Görev A> Kayıtlarda "together" kelimesinin geçtiği bütün satırları bul ve kopyala. Büyük-küçük harf farkını dikkate al.

Okuma metni>
###

VUSLAT:
a- Ef'al-i ilâhî'nin
tecellisi:
"Lâ fâile
illâllâh"
b- Sıfat'ı ilâhî'nin
tecellisi:
"Lâ
mavsûfe illâllâh": Her şeyde Allâh'ı görmek ve bilmek. Sıfat
sahibinin ancak Allâh olduğu idrakine varmak.
c- Tecelli Zât
Tam bir fenâ
makamı olup, "Lâ Mevcûde illâllâh" İşte vuslat böyle
olur. Bir kulun diğer bir kula vasıl olması gibi olmaz.
Cüneyd-i Bağdâdi
(k.s.) hazretleri buyuruyor ki: "Allâh'ın sana yakîn olduğunu
bilmen, Allâh'a vuslattır. Bu vuslat bir cismin, bir cisme birleşmesi
gibi değildir."
Birşey kendine
benzeyen ile birleşir. İki ayrı şey birbirine birleşmez. Madde madde
ile, lâtif lâtif ile birleşir. Madde lâtif ile birleşemez. Bunun gibi,
insan lâtif olmayınca, Allâh ile birleşemez. Lâtifin lâtifi olan Allâh'a
benzemeyen nasıl olur da Allâh ile birleşebilir? Fakat Allâh (C.C),
Tecelli-i ef'al ile tecelli edince ve karşısında zuhur eden bütün
fiillerin Allâh'dan olduğunu bilir. Bu biliş ef'âl (fiiler) bakımından
Allâh'a vuslattır.
Senin Allâh'a
vuslatın, onu müşahede etmen ve onun sana yakîn
olduğunu bilmendir.
Allâh'a hakîki
olarak yaklaşmak, Allâh'ın sana yakîn olduğunu bilmendir.
Bir ayet-i
celilede buyuruluyor: "Kullarım sana (Habîbim) beni sorunca
(haber ver ki) işte ben muhakkak yakînimdir. Bana duâ edince,
ben o duâ edenin dâvetine icâbet ederim. O halde onlar benim dâvetime (itaatla)

###

Görev B>
Vuslat konusundaki metne göre şu soruları cevapla:
(i) Cüneyd-i Bağdâdi'ye göre Allâh'a vuslat nedir?
(ii) Madde neyle birleşemez?
(iii) Zât tecellisi için hangi söz verilir?

###

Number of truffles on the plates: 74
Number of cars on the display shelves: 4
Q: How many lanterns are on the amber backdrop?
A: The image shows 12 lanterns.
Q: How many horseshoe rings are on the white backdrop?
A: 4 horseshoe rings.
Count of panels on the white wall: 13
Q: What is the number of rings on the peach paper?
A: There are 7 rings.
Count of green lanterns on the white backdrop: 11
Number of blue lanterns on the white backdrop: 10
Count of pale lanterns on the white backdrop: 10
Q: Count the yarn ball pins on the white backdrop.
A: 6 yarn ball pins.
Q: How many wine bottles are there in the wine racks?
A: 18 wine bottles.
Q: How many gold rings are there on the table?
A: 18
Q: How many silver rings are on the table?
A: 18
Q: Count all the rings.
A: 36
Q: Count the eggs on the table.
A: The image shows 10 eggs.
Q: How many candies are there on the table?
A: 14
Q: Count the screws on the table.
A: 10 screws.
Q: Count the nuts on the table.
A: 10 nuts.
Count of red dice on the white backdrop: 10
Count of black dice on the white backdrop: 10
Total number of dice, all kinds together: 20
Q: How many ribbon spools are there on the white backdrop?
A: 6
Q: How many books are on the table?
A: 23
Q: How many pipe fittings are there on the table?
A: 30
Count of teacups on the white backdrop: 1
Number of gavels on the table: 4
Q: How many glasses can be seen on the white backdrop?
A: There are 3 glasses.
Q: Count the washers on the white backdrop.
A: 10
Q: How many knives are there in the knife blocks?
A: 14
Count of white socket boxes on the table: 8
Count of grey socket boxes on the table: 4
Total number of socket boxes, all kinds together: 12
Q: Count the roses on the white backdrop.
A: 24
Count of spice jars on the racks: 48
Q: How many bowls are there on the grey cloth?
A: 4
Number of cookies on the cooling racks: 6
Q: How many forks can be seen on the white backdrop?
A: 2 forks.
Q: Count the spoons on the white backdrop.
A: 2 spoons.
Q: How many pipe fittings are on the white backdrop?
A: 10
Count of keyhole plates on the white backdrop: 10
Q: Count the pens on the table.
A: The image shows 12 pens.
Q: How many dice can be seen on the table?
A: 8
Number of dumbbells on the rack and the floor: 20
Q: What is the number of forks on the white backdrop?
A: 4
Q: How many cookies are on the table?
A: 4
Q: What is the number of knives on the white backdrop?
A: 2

###

Tam cevap A>
Total number of dice, all kinds together: 20
Total number of socket boxes, all kinds together: 12

Tam cevap B>
(i) Allâh'ın sana yakîn olduğunu bilmendir.
(ii) Lâtif ile birleşemez.
(iii) "Lâ Mevcûde illâllâh"